Et même si d’autres sources d’exposition existent (nourriture…), l’eau en est une « importante » et la nettoyer des PFAS est faisable rapidement, puisqu’elle est filtrable, a-t-il expliqué.

L’EPA estime qu’entre 6 % à 10 % des systèmes fournissant de l’eau potable (66 000 au total) devront prendre des mesures pour se conformer aux nouvelles normes.  

Ils auront d’abord trois ans pour tester leur eau et informer la population des niveaux de pollution observés. Puis deux ans supplémentaires pour agir, par exemple en installant des filtres spécifiques.  

Plusieurs organisations représentant l’industrie se sont inquiétées du coût de ces mesures, « sous-estimé » par l’EPA selon elles.

« Se mettre en règle avec ces normes fédérales va coûter des milliards de dollars », a argué Robert Powelson, de l’Association nationale des compagnies des eaux. Ce coût va retomber de façon « disproportionnée » sur « les consommateurs », a-t-il assuré.

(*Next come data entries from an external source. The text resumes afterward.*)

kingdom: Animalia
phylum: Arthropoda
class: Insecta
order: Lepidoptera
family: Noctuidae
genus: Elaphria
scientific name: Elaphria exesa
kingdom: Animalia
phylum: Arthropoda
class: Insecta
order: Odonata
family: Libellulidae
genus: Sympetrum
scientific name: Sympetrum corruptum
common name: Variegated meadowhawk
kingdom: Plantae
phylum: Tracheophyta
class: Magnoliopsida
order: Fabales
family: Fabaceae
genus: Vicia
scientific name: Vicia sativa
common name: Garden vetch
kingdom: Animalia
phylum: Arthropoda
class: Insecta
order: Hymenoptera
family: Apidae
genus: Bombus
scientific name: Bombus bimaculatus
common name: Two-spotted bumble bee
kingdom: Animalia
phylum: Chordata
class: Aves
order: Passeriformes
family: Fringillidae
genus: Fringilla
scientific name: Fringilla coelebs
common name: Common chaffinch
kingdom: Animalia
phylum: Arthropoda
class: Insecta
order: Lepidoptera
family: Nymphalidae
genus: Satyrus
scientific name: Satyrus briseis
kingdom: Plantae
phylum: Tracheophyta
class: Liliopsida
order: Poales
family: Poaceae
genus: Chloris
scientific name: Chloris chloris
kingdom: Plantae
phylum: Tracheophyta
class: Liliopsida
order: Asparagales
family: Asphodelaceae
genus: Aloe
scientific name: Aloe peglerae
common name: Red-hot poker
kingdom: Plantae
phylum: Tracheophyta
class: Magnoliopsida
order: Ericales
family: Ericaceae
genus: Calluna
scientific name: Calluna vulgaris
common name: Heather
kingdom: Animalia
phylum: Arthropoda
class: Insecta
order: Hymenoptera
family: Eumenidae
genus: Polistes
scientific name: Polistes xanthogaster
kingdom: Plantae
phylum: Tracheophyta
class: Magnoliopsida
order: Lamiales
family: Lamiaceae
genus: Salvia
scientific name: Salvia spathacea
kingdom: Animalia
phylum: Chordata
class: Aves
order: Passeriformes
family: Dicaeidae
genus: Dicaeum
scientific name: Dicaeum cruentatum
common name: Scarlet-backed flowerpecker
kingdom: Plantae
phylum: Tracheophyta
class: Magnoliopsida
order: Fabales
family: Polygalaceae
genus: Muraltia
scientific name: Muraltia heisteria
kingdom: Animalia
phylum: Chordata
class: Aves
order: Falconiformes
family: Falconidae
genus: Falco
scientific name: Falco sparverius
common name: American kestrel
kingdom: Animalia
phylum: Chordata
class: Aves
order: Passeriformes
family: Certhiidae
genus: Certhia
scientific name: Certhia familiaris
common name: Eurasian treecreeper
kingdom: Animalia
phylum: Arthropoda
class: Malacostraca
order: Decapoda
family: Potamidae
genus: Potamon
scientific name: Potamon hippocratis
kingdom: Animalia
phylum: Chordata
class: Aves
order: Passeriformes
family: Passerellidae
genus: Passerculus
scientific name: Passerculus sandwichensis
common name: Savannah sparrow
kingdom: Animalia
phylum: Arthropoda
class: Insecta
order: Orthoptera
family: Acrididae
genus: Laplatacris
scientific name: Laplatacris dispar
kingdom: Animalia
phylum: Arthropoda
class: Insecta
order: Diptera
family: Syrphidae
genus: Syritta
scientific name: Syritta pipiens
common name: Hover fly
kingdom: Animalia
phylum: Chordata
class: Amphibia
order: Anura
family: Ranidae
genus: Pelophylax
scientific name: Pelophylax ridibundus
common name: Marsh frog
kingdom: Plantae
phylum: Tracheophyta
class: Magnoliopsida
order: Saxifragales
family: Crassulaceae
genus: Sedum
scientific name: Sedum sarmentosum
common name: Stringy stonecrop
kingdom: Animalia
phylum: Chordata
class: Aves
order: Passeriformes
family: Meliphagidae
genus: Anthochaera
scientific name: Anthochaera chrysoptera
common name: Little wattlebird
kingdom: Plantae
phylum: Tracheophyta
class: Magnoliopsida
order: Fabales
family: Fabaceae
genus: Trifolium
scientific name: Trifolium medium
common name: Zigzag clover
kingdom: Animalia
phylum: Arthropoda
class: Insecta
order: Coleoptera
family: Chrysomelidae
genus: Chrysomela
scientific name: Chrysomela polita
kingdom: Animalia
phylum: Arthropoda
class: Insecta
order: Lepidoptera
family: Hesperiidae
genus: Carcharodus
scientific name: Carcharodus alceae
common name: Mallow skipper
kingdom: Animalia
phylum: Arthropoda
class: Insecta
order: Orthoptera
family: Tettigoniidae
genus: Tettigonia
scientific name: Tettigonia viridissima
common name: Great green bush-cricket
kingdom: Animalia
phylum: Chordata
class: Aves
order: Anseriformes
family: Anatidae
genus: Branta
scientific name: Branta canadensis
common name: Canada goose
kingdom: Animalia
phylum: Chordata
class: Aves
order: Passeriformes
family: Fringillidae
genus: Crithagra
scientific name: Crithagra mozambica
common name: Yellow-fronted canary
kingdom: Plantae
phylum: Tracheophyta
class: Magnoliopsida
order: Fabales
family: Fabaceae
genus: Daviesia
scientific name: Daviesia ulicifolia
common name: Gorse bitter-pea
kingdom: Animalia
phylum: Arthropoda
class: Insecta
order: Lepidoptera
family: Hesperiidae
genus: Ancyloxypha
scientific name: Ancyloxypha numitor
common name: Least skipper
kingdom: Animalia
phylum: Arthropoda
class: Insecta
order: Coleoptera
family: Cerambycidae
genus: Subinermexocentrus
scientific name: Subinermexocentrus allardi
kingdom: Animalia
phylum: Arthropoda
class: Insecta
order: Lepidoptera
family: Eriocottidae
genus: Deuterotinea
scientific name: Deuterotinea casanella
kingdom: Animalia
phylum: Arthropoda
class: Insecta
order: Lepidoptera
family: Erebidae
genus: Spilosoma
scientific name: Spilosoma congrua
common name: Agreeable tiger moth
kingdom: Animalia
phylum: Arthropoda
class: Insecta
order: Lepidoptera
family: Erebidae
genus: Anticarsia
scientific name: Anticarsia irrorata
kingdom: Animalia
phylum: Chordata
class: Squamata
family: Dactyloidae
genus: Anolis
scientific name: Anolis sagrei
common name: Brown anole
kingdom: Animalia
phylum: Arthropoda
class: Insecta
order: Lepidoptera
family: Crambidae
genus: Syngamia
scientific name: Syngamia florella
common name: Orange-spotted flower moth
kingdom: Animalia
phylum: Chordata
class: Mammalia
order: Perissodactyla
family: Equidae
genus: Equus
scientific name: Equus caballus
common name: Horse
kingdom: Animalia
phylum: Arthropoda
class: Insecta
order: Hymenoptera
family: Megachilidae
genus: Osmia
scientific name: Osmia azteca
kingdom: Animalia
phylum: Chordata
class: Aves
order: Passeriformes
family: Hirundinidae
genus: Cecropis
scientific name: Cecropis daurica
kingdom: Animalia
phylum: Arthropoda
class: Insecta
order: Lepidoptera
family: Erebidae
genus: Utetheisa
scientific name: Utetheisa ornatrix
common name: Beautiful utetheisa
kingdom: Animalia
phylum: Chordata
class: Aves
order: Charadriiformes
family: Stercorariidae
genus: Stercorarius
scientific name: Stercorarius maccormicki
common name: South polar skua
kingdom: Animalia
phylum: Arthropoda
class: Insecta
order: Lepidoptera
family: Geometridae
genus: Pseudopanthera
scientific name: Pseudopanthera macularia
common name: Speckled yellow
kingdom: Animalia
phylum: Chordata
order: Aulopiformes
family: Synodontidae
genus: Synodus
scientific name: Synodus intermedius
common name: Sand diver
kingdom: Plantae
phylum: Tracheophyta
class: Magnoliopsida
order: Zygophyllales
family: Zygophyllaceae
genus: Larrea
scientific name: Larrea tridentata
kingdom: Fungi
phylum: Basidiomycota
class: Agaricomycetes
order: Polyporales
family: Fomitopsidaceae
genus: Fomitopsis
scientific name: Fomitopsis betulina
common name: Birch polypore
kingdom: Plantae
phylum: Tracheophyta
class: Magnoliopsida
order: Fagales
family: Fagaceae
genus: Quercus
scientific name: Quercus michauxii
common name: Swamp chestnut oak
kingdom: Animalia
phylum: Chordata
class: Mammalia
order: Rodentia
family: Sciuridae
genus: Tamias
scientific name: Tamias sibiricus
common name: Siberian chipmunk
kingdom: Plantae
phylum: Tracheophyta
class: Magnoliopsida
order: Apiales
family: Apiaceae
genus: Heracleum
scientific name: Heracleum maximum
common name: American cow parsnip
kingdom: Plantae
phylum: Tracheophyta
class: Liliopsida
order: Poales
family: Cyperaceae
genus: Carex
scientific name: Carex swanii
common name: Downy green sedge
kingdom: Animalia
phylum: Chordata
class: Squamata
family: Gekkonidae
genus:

Le gouvernement de Joe Biden souligne que les bénéfices engendrés en termes de santé publique excèdent ces coûts. Il a aussi annoncé mercredi la mise à disposition d’un milliard de dollars pour aider à financer ces installations – des fonds issus d’une grande loi de rénovation des infrastructures adoptée en 2021.

« Victoire »

Une dizaine d’États américains avait déjà des limites pour les PFAS dans l’eau potable et pourra les conserver si elles sont plus strictes que les nationales.  

D’autres pays, ainsi que l’Union européenne, ont également déjà des seuils limites.  

Mais ceux annoncés mercredi par les États-Unis sont « parmi les plus stricts du monde, voire les plus stricts », selon Melanie Benesh, de l’Environmental Working Group.

La nouvelle réglementation est « historique », a-t-elle dit à l’AFP. « C’est une grande victoire pour la santé publique aux États-Unis. »

Ailleurs aussi, les PFAS se retrouvent de plus en plus visés par les autorités : en France, l’Assemblée nationale a approuvé la semaine dernière en première lecture l’interdiction de certains produits contenant des PFAS.

Le gouvernement Biden avait lui annoncé s’attaquer aux PFAS en 2021, en lançant des actions sur plusieurs fronts.

En février, les autorités sanitaires américaines ont par exemple annoncé la fin de la vente d’emballages d’aliments contenant des PFAS (emballages de restaurant-minute, plats à emporter, sachets de maïs soufflé…), supprimant ainsi l’une des principales sources d’exposition alimentaire.  

Parmi les futures mesures encore attendues : l’EPA travaille à classer plusieurs types de PFAS comme « substances dangereuses ».